--- Document excerpt Enclosed Below ---

Take me and the Automobile Journalists Association of Canada. I'm forced to give AJAC some unflattering press because I am appalled at some of AJAC's 2006 Car of the Year category winners. Some of them are downright silly and one lacks total legitimacy.

For the latter, I am not talking about the car that won, mind you. The 2006 Chevrolet Corvette Z06 is a brilliant car and deserves whatever honours it gets. But certain insiders at AJAC chose to give this car an award called the "Most Coveted Car" without consulting the membership at large. They just made it up.

Why? An apparently flawed process left the Z06 on the sidelines as the much less pricey Honda Civic Si took home the trophy for Best New Sports/Performance car.

The AJAC insiders who chose to give the 'Vette its "coveted" crown clearly had their hearts in the right place. I know every single one of them quite well and I believe them to be good people who acted with the best of intentions. But they didn't have the mandate to step outside the established voting procedures and just hand out a special, extra award to the 'Vette.

What AJAC should have done is take its lumps and concede that something is wrong with its testing and voting process. What other conclusion can one reach when it is impossible for the best car to win? Making up a special award for the 'Vette won't fix an inherently flawed process.

Now for those who remain a little baffled by this whole controversy, let's recap and put everyone on the same page. In late October, 60-odd members of AJAC gathered, as they do every year, in Belleville, Ontario, to spend the better part of a week testing 62 new next year's models. Their goal was to come up with the winners of various Car of the Year categories. The overall Car and Truck of the Year are then chosen from among the category winners and announced in February at the Toronto auto show.

Flawed or not, this is a pretty thorough process. The evaluation procedures are intense and detailed, requiring AJAC members to work hard at comparing all the different new models in a wide-ranging manner. None of the AJAC members are paid for their efforts. In fact, all of them pay their own expenses for hotel accommodation, though AJAC provides a small subsidy for members who travel long distances.

At the end of it all, AJAC voters plug in numbers that reflect ratings of each vehicle on everything from cargo-carrying capabilities to road manners and even apparent build quality. Those numbers are then tabulated by an outside accounting firm and run through a "value" program that is designed to factor in price. The idea is to level the playing field among vehicles with quite different price points.

In the case of the Corvette, the price turned out to be a huge problem. Apparently the Z06 was off the charts with every single voter in all the subjective categories. The voters universally loved the car, and rightly so.

But the Z06 is about $60,000 more than the Civic Si. Once the value factor came into play, the Z06 not only failed to win, it crashed out of the top three in its category. The Civic Si, with its more manageable price, emerged victorious.

To me, this can only mean the AJAC methodology needs to be revisited.

--- End of Enclosed Document excerpt ---
--- Provided material Enclosed Below ---

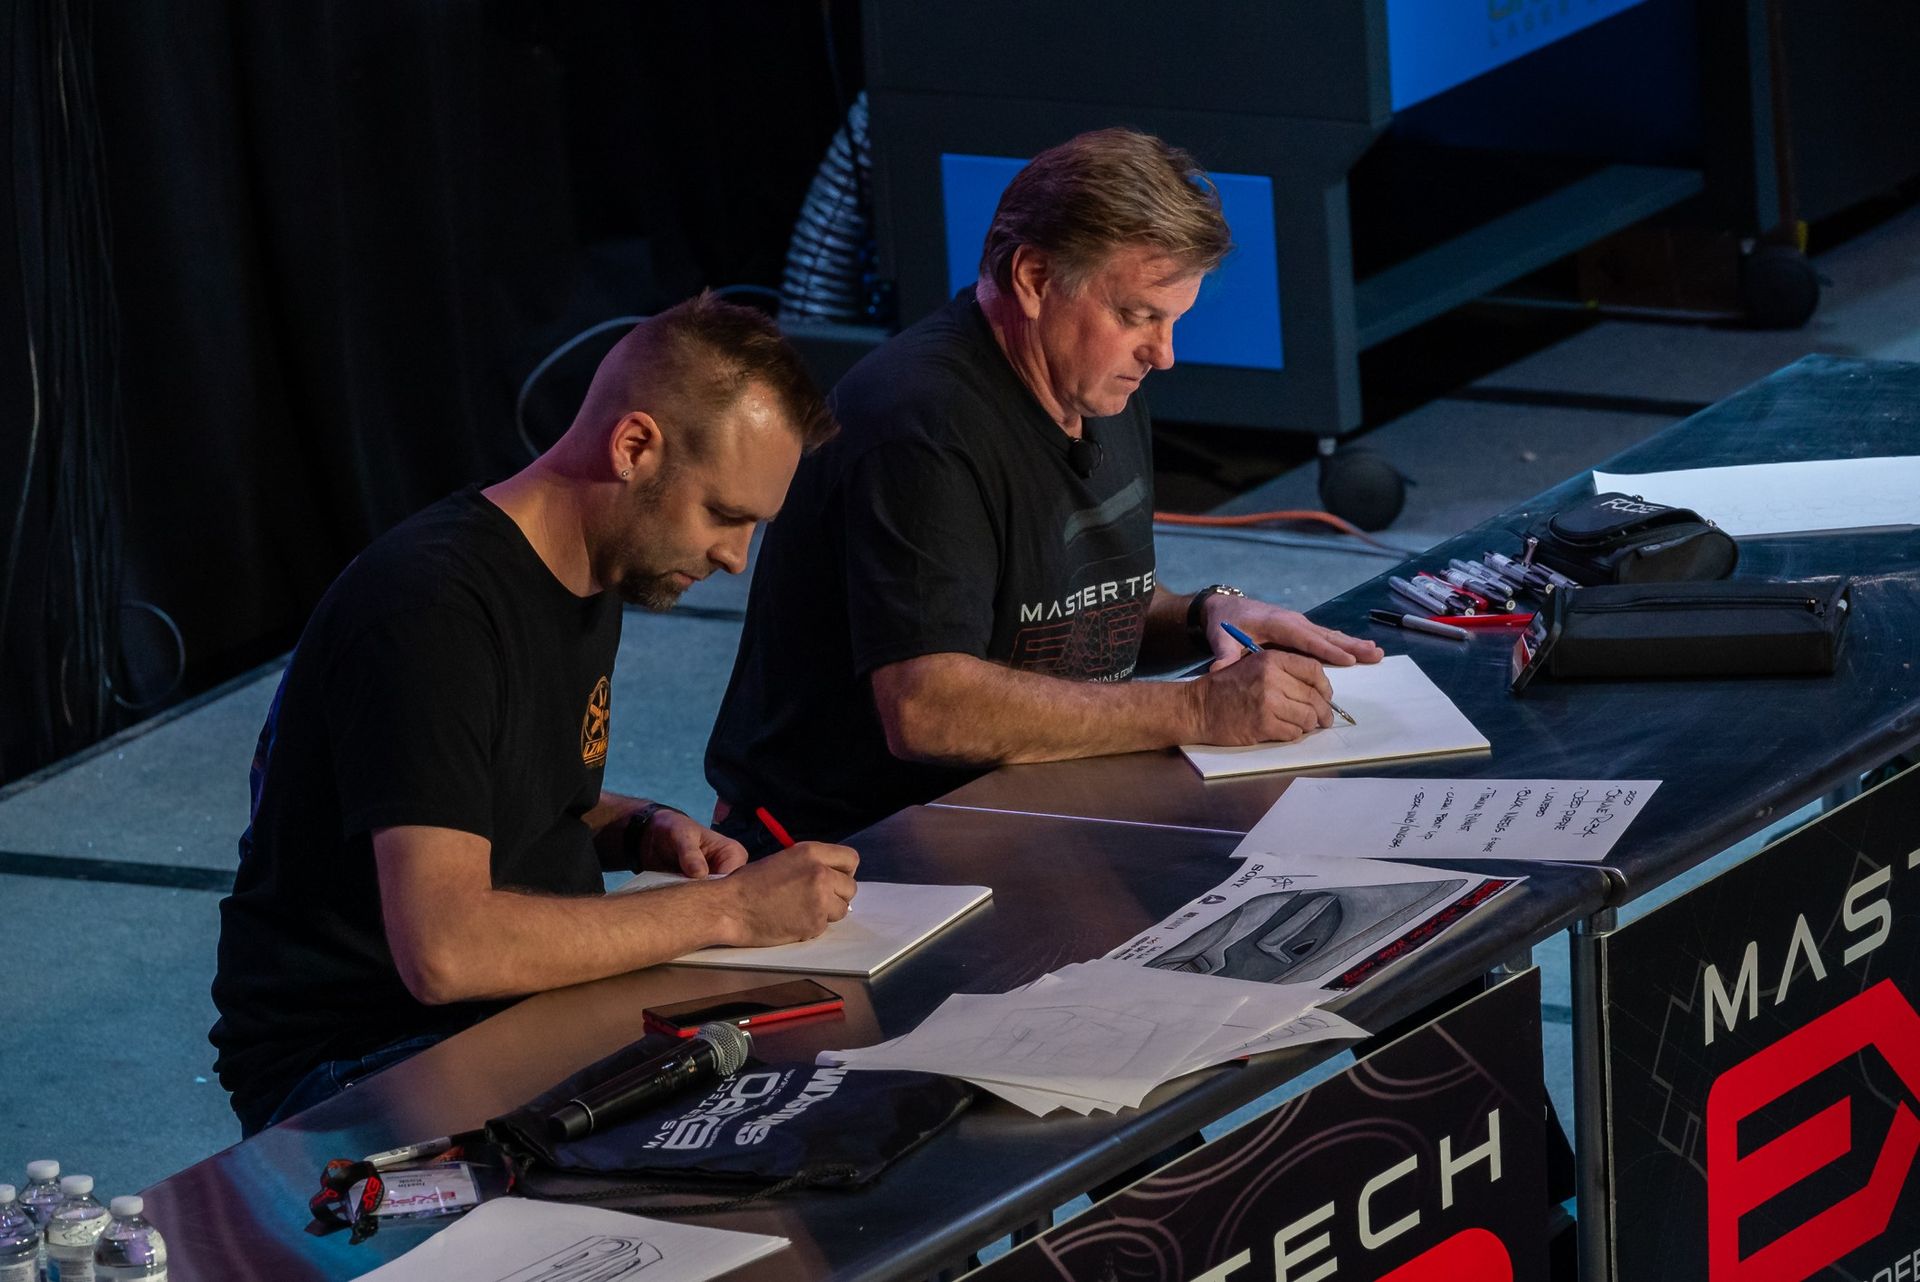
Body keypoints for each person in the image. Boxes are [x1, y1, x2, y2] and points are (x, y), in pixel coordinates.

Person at [210, 293, 857, 1136]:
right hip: (364, 1060)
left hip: (498, 1016)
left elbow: (496, 792)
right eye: (723, 515)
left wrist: (641, 828)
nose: (735, 558)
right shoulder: (430, 610)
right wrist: (731, 908)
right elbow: (446, 950)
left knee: (819, 1082)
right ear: (634, 448)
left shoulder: (590, 571)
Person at [706, 128, 1383, 847]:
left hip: (1016, 802)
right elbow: (928, 708)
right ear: (1033, 278)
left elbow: (1071, 612)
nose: (1163, 354)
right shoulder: (920, 425)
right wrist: (1197, 709)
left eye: (1172, 320)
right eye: (1138, 315)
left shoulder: (1092, 381)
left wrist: (1206, 614)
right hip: (853, 844)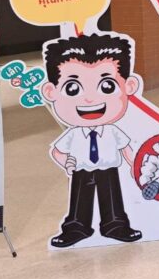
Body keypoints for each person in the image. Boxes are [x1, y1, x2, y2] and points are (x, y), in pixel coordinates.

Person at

--- End of Enclosed Provided material ---

Work order 1
In the piece on AJAC's 2006 Car of the Year awards, roughly how much more does the Corvette Z06 cost than the Honda Civic Si?
Work order 2
Please carry on the piece on AJAC's 2006 Car of the Year awards from the point where it stops.

Task output 1
About $60,000 more.

Task output 2
If the value factor results in the utter exclusion of the best new car of 2006, then it's time to go back and revisit the methodology. Anyone who has taken a research course knows this; it's basic Research 101.

That is, if your research methods result in an absurd conclusion, then there is something wrong with those methods. Good intentions aren't going to fix a problem with the research question and how it is answered. Remember, the "value" factor is supposed to level the playing field, not tip it in favour of less expensive cars.

So in the case of the Corvette, AJAC's credibility has taken a hit. I'm not happy about that. I'm a member of AJAC, thus I've taken a hit, too. As a group we need to fix this problem right now.

While we're at it, AJAC needs to ask a few other questions. For instance: Do we really need so many categories? For 2006, there are 11 categories, including Best New Alternative Power. Add in more awards for Best New Design, Best New Technology, overall Car of the Year and Truck of the Year and there are just too many awards.

Now if AJAC stays with this long list of categories, then it needs to ask such things as what's an SUV (sport-utility vehicle)? The winner of this category for '06 is the Mercedes-Benz M-class. Good vehicle, very pretty and highly competent in the off-road stuff. But it has a car-like unibody structure, not a ladder frame. So I'd argue it's more a crossover vehicle than a true SUV.
What's a pickup? The winner for '06 is the Honda Ridgeline. This is a very interesting vehicle and it is having a huge impact on the future pickup plans of all the auto makers. But the Ridgeline is more a crossover vehicle with a smallish cargo bed at the rear than a true "pickup."

What the heck is a "modern muscle car?" This year, it is the Dodge Magnum SRT8. But come on -- doesn't this smack, just a little bit, of a made-up category? One that was created just to provide a space for orphan vehicles?

Well, that's a start. Frankly, though, if it were up to me I'd pare the whole thing down to four categories: car and truck of the year more than $35,000 and car and truck of the year less than $35,000. Sounds simple enough, doesn't it? We'll adjust the dollar figure each year based on the economy and market conditions. But fundamentally what AJAC needs to do is streamline this thing.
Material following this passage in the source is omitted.